Какими бы далекими ни казались житейские наставления тертого флорентийского толстосума, обучающего своих детей великому искусству наживы, от благородной страсти Улисса к бесстрашному познанию мира, – все же рассуждения Морелли есть, так сказать, социальная изнанка речей дантовского героя. Здесь уместно вспомнить известные замечания Маркса, сделанные в связи с анализом мелкобуржуазной идеологии: «…не следует думать, что все представители демократии на самом деле лавочники или поклонники лавочников. По своему образованию и индивидуальному положению они могут быть далеки от них, как небо от земли. Представителями мелкого буржуа делает их то обстоятельство, что их мысль не в состоянии преступить тех границ, которых не преступает жизнь мелких буржуа, и потому теоретически они приводят к тем же самым задачам и решениям, к которым мелкого буржуа приводят практически его материальные интересы и его общественное положение. Таково и вообще отношение между
Вот почему, как ни чужд Данте пошлой ограниченности Морелли, этого типичного представителя «жирного народа» Флоренции, все-таки великий поэт, бичевавший корыстолюбие «толстых» и «далекий от них, как небо от земли», отражает в теоретической сфере интересы именно нарождающейся буржуазии, когда он воспевает человеческое познание.
«Все люди по природе своей стремятся к знанию», «в знании заключается высшее совершенство нашего счастья». Это одна из излюбленных мыслей Данте[830]
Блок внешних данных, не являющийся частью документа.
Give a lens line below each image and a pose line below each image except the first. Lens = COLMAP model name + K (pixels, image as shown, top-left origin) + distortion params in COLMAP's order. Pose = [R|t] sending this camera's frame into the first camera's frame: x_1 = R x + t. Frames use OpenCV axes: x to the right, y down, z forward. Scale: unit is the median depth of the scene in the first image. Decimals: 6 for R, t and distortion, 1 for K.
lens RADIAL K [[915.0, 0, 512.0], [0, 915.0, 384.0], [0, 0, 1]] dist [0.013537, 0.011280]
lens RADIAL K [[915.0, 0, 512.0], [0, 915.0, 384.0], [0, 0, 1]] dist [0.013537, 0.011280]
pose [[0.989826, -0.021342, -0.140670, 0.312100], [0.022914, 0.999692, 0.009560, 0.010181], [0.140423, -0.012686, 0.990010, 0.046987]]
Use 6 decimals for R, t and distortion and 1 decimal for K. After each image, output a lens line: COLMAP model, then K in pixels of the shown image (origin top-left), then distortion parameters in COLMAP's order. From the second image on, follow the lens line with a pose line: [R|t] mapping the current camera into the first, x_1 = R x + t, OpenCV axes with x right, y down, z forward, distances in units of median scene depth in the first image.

. Способность познания получена человеком от Бога для достижения блаженства. Мудрость – «супруга небесного императора». «О вы, что хуже мертвецов, избегающие дружбы с нею, откройте глаза и взгляните…»Но какого рода мудрость предлагает Данте взорам своих читателей? Он может, например, досконально описывать иерархию ангельских чинов, порядок небес и расселение на них херувимов, серафимов и прочих. И для вящей убедительности ссылаться на овидиевские «Метаморфозы». Эта причудливая смесь католического и античного встречается у Данте повсюду. В «Комедии» он просит благословения у «святых муз» и Аполлона. Стражем чистилища оказывается римский республиканец Катон Утический, проводником поэта – Вергилий. С того момента, когда Данте и Вергилий садятся в челн перевозчика мертвых душ Харона и пересекают воды Ахеронта, мы вступаем не только в загробное царство христианства, но и в страну античной мифологии. Плутос, Минос, Цербер, кентавры – мифологические персонажи в облике католических чертей. Античные сюжеты, имена, реминисценции непринужденно переплетаются с библейскими сюжетами и именами современников поэта. Данте стоит у истоков того культа античности, который дал само название Возрождения.
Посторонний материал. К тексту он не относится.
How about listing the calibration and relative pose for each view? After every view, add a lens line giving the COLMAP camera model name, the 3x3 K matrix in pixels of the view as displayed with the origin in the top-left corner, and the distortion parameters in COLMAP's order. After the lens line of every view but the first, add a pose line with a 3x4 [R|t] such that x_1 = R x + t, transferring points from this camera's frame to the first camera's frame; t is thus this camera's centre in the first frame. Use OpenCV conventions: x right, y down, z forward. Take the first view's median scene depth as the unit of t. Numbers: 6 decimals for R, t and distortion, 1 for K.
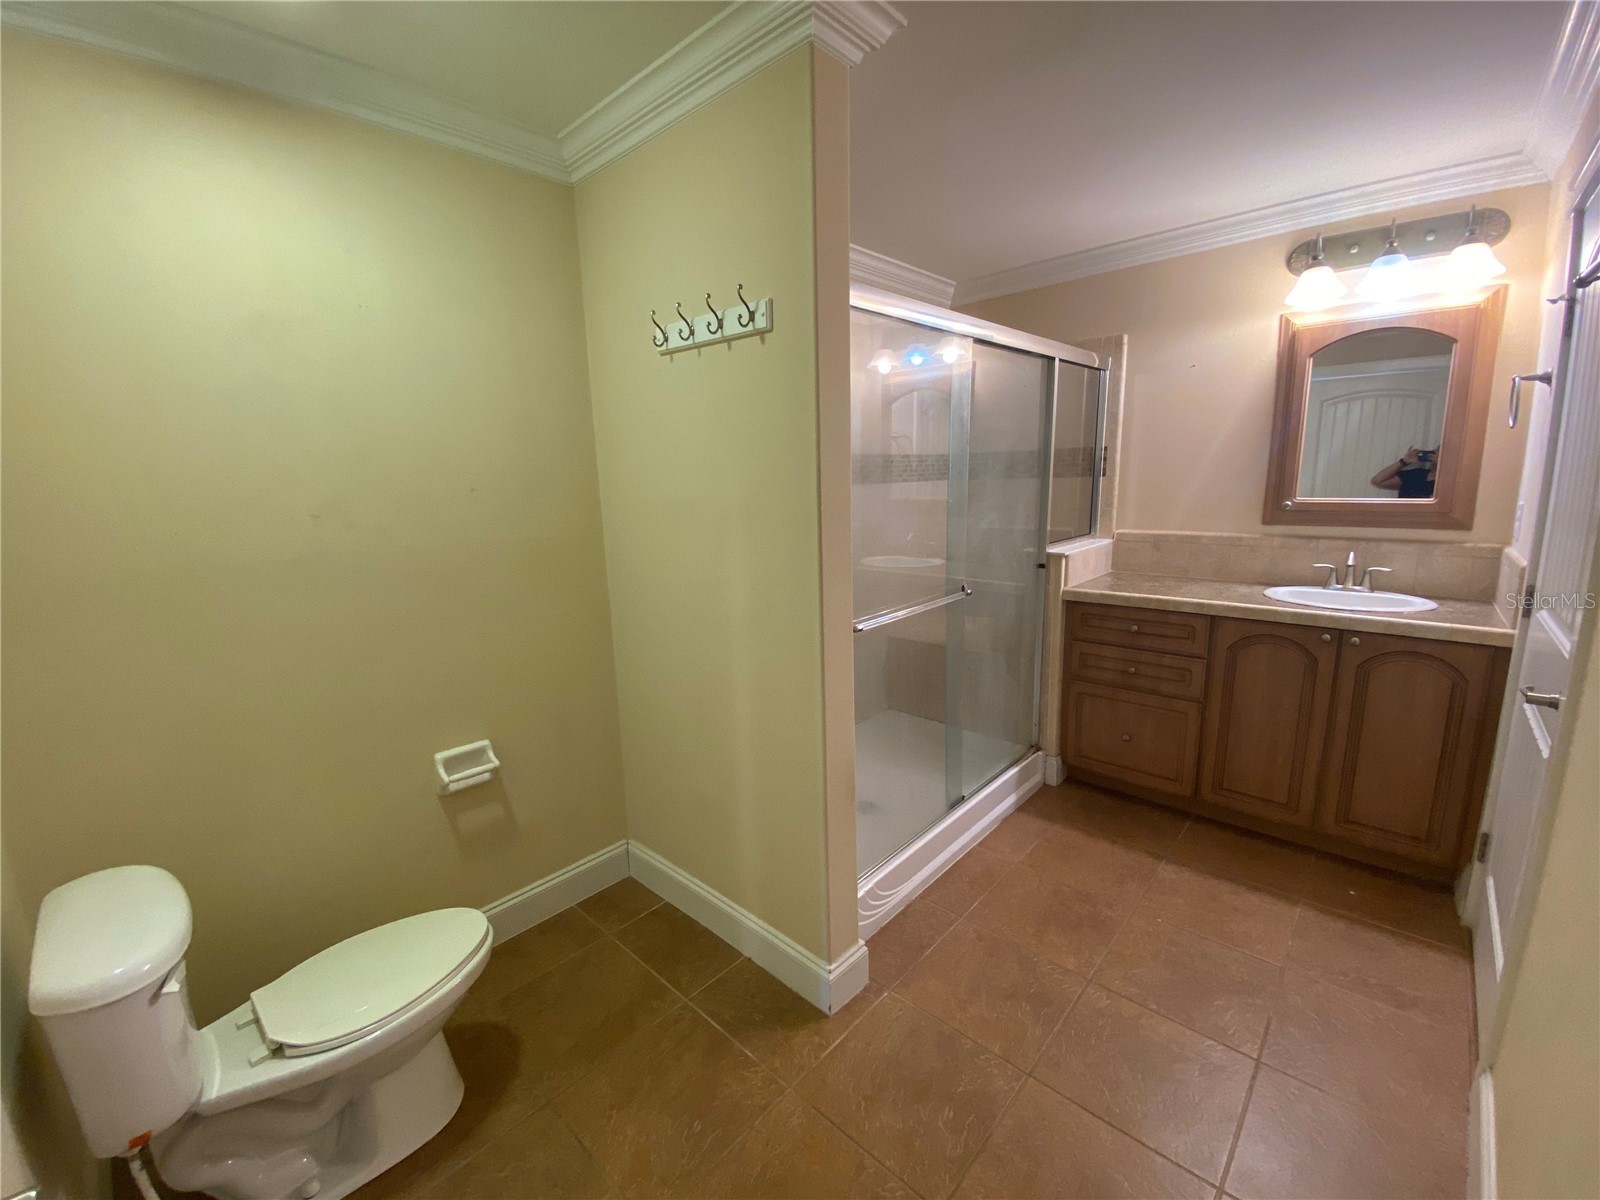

Культ античности сочетается у Данте с культом разума[831]
. «Жить для человека – значит мыслить». Тот, кто не ведает жизненных целей и путей, мертв. «Иной может спросить: „Как же это он мертв, но ходит?“ Отвечаю, что в нем умер человек и осталось животное». Человеку присущи три способности – способность к жизни (ею обладают уже растения), способность к ощущению (ею обладают уже животные) и способность к мышлению. Только последнее – собственно человеческое свойство. Между тем «подавляющая часть людей живет скорее согласно ощущению, чем разуму». Такие люди «имеют человеческую видимость, но душу овцы или еще какой-нибудь твари». Человек заключает в себе возможности низших форм, растительной и животной, в сочетании с главным и специфическим – логическим мышлением.Эта классификация не является изобретением Данте. Он пользуется, как и во многих случаях, сочинениями знаменитого схоласта Фомы Аквинского. Дантологами написаны десятки книг, в которых устанавливается, кому из предшественников обязан Данте теми или иными рассуждениями и определениями. Одни доказывали, что Данте в богословии и философии – верный ученик Фомы.
Другие полагают, что Данте испытал – через произведения Альберта Великого – сильное влияние арабско-греческой философии, в частности Аверроэса. Для обоих утверждений есть веские основания.
Но слишком часто упускали из вида, что Данте умеет быть смелым и оригинальным мыслителем даже тогда, когда он внешне ограничивается пересказом чужих положений. Он действительно многое берет у Фомы Аквинского. Однако берет не все без разбора, а лишь то, что нужно и важно ему, Данте. Подчас готовые определения из арсенала схоластики он ставит в новую связь. Осмысливает по-своему. Неожиданно переставляет акценты. И схоластические формулы наполняются гуманистическим содержанием. Поэтому Данте бывает ближе к ренессансной эпохе, чем кажется с первого взгляда.